> _Document passage_:

--------

Problem with building probabilistic dictionaries
Syrkovski opened this issue · comments
Hello, I tried to build probabilistic dictionaries (I need it for training Becleaner model), but as a result I get something like:
afterwards NULL 0.0000124
pension NULL 0.0000372
truss NULL 0.0000124
birthday NULL 0.0000744
commemorate NULL 0.0000248
Entire second column is "NULL"
The command I used is:
mosesdecoder/scripts/training/train-model.perl --alignment grow-diag-final-and --root-dir bicleaner_inf/ --corpus bicleaner_inf/corpus.clean --e en --f zh --mgiza -mgiza-cpus 8 --parallel --first-step 1 --last-step 4 --external-bin-dir mgiza/mgizapp/bin/
It looks like major error occurs in mgiza:
Merging A3.final.part* tables
Executing: enchmodels/mgiza/mgizapp/bin/merge_alignment.py enchmodels/bicleaner_inf/giza.zh-en/zh-en.A3.final.part*> enchmodels/bicleaner_inf/giza.zh-en/zh-en.A3.final
Traceback (most recent call last):
File "enchmodels/mgiza/mgizapp/bin/merge_alignment.py", line 32, in
st1 = files[i].readline();
File "/usr/lib/python3.5/encodings/ascii.py", line 26, in decode
return codecs.ascii_decode(input, self.errors)[0]
UnicodeDecodeError: 'ascii' codec can't decode byte 0xe5 in position 84: ordinal not in range(128)

--------

> _Listing_:
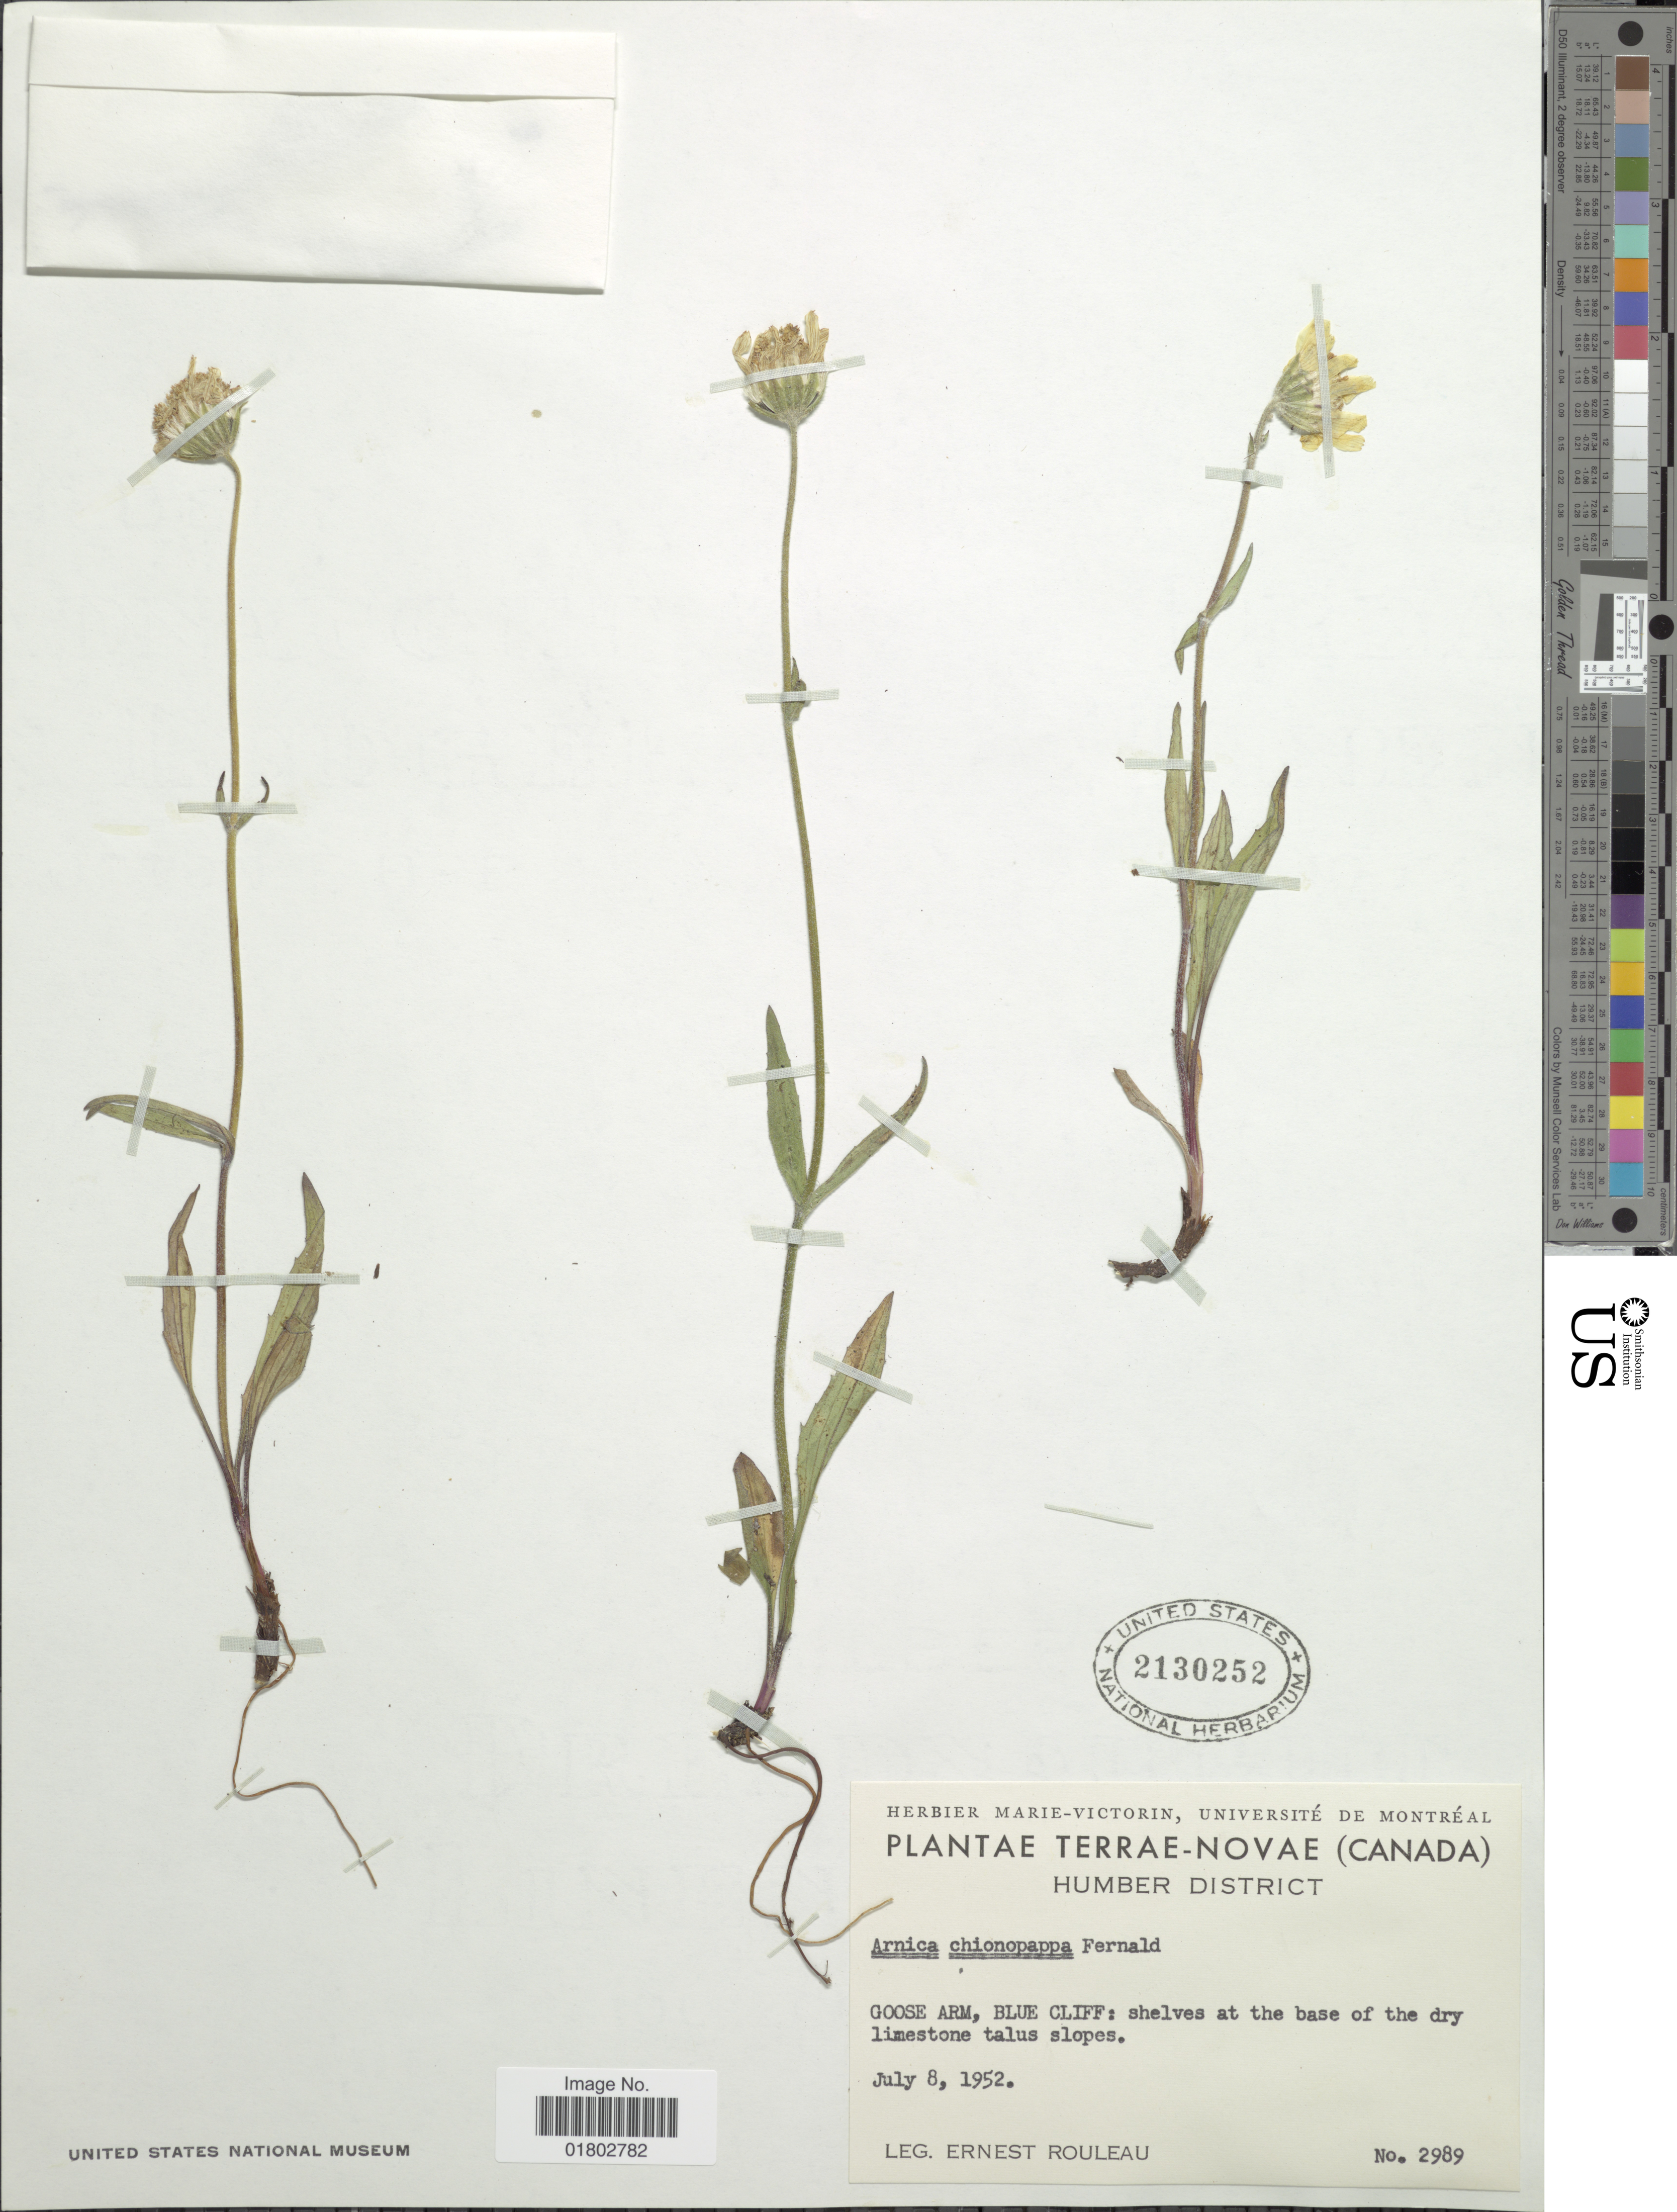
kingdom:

--------

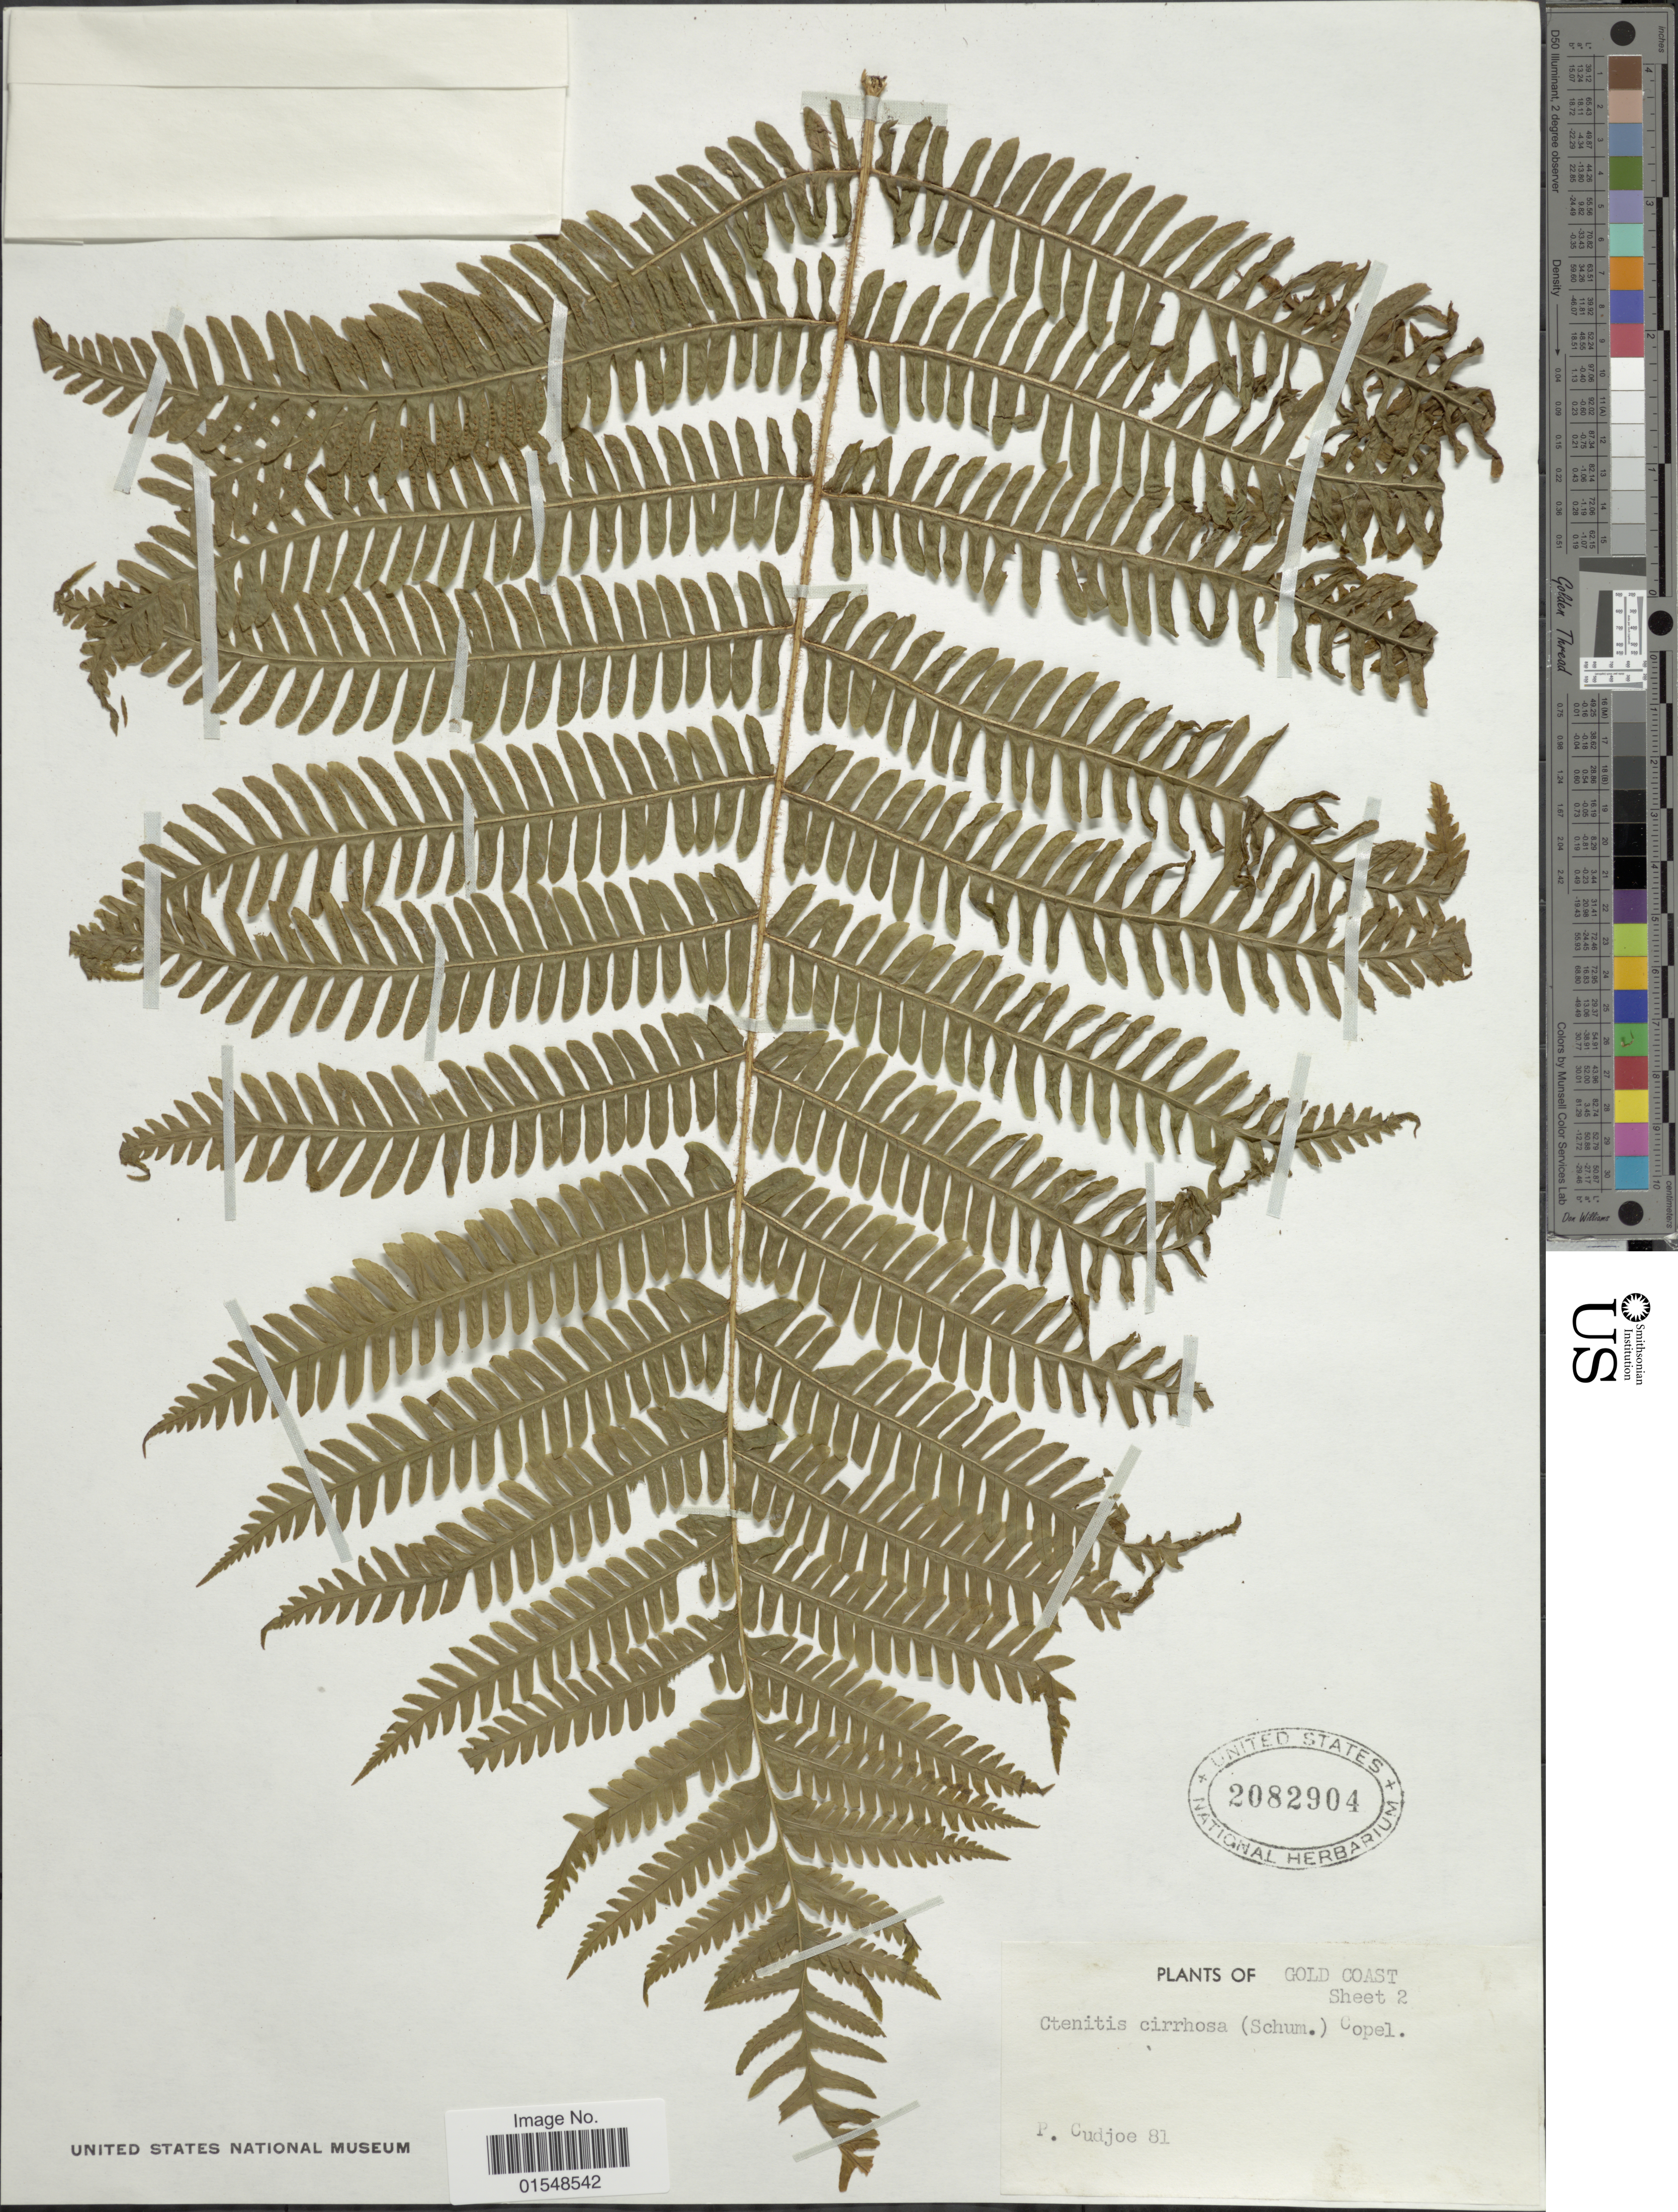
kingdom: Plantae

--------

> _The problem_: Translate this sentence from the thread on building probabilistic dictionaries into Spanish: "It looks like major error occurs in mgiza:"

> _Completed exercise_: Parece que se produce un error grave en mgiza: